How do I discover my specialities?

Try an experiment. Close your eyes and gently drift beyond your body. Now through your mind’s eye look back at yourself. As an observer of the person sitting below what do you see? What are your specialities? Think deeply about your inner motives, how you treat others, the things you value most. A list of specialities will begin to grow. Don’t just leave them as one word. Expand on them so the depth of your specialities is revealed.

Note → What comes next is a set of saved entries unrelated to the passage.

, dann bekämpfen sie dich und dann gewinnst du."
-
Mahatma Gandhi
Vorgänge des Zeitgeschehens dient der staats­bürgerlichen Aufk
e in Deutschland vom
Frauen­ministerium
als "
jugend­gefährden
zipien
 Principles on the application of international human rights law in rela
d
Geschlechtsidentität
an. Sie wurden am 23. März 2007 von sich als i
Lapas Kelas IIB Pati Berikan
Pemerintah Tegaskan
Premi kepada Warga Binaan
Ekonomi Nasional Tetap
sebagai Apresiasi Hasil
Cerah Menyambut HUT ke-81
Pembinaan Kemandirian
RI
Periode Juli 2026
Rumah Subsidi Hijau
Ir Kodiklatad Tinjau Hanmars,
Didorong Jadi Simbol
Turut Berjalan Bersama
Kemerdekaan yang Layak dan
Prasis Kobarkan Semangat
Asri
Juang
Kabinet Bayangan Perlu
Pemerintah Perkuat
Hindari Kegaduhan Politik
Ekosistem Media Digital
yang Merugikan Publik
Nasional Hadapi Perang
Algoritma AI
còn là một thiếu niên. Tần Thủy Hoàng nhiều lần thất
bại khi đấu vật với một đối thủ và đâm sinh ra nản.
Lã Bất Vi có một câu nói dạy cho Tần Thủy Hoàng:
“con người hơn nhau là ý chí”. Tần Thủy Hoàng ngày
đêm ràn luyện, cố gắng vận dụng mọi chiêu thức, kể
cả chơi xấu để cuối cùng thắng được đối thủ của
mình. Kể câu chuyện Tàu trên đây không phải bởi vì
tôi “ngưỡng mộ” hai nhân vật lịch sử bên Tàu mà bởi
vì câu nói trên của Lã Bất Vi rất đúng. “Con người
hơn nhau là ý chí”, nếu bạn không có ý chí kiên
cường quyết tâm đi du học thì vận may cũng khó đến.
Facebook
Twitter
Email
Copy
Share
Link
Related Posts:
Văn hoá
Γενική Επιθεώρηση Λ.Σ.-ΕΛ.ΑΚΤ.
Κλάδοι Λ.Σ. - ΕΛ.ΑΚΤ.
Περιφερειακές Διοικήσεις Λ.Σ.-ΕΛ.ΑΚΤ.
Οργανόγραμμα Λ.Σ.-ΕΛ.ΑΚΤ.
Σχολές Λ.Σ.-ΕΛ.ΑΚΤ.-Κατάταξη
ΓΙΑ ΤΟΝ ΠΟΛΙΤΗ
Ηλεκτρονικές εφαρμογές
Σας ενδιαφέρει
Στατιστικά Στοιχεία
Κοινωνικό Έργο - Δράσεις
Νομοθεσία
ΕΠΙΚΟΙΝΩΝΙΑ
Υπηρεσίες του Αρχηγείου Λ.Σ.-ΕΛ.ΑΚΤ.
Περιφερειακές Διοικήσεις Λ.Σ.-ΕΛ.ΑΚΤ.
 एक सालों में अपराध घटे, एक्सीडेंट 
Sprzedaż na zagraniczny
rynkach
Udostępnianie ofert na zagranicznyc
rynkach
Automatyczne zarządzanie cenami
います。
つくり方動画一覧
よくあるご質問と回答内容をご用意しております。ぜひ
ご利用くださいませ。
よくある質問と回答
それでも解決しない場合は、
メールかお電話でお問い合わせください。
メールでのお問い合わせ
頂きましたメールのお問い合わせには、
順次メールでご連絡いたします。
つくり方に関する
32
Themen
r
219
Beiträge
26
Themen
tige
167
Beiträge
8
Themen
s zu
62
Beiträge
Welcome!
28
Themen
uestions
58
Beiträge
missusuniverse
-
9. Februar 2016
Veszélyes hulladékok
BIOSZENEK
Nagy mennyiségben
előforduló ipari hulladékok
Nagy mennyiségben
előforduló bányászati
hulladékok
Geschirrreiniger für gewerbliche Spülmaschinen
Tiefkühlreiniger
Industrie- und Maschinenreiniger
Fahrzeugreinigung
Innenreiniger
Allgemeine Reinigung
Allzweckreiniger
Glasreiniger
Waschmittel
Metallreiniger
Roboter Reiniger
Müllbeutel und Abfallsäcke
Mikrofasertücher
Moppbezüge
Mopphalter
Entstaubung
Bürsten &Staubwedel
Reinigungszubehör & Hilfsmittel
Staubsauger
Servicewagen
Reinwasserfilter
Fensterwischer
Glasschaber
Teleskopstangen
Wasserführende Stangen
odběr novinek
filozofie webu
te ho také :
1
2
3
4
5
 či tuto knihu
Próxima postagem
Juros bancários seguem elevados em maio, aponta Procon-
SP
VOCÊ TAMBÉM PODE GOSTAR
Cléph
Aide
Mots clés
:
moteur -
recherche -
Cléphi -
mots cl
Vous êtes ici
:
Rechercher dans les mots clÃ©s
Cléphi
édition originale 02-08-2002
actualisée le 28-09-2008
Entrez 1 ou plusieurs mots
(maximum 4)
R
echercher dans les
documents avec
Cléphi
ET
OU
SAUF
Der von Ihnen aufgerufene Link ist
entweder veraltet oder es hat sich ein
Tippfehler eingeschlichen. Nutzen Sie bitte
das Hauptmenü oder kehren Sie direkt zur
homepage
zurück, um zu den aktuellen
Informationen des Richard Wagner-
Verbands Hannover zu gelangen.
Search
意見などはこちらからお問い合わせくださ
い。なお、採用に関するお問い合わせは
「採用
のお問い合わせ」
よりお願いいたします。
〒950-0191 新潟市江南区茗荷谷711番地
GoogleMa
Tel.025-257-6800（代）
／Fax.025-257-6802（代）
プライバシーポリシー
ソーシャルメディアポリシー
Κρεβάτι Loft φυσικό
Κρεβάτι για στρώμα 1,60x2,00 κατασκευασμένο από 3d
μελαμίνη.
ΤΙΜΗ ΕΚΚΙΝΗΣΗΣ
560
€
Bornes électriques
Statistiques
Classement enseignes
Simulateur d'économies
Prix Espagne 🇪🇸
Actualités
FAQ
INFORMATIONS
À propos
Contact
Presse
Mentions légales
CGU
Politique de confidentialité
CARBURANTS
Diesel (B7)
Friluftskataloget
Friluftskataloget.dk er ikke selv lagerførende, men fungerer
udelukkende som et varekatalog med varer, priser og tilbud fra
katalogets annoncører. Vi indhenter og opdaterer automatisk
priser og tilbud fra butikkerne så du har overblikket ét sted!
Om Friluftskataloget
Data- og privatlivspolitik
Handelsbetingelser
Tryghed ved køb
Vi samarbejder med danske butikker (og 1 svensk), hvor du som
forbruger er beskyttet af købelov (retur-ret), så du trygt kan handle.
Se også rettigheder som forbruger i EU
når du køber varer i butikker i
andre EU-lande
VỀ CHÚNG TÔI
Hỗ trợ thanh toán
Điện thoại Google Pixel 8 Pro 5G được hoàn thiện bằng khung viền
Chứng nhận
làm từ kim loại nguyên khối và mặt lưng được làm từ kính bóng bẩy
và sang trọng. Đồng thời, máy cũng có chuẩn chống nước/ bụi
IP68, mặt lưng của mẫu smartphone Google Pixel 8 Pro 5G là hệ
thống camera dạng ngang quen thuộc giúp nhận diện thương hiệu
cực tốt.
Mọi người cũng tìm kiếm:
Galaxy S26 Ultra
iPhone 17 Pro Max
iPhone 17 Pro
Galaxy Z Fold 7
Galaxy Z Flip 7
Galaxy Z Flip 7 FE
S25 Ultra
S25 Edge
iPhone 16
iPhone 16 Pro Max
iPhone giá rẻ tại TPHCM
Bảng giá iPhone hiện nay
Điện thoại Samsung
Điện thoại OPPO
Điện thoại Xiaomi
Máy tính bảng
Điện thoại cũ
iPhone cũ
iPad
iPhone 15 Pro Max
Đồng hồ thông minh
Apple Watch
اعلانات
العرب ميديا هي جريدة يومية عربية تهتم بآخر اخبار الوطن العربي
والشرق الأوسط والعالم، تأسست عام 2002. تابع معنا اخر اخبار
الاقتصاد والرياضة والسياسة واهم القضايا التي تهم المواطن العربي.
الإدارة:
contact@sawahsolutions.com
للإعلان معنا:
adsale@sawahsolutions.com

An interesting thing can happen as you go through this process. Perhaps a little guilt or embarrassment enters: “Am I deluding myself? Has my ego taken over?” Somehow we have created in-built barriers that do not allow us to enjoy self-appreciation. Common sense tells me, if I can’t see the specialities in myself it is almost impossible to see them in others. My in-built barrier emanates from a deep lack of self-worth that tells me that I have no value. Breaking through this barrier is at the heart of the spiritual process. As I set myself free from this inner paralysis, my own intrinsic goodness becomes naturally apparent. Not only do my strengths become apparent, but my vision on my weaknesses is one of compassion. I am freed from the jail of hopelessness. I can change!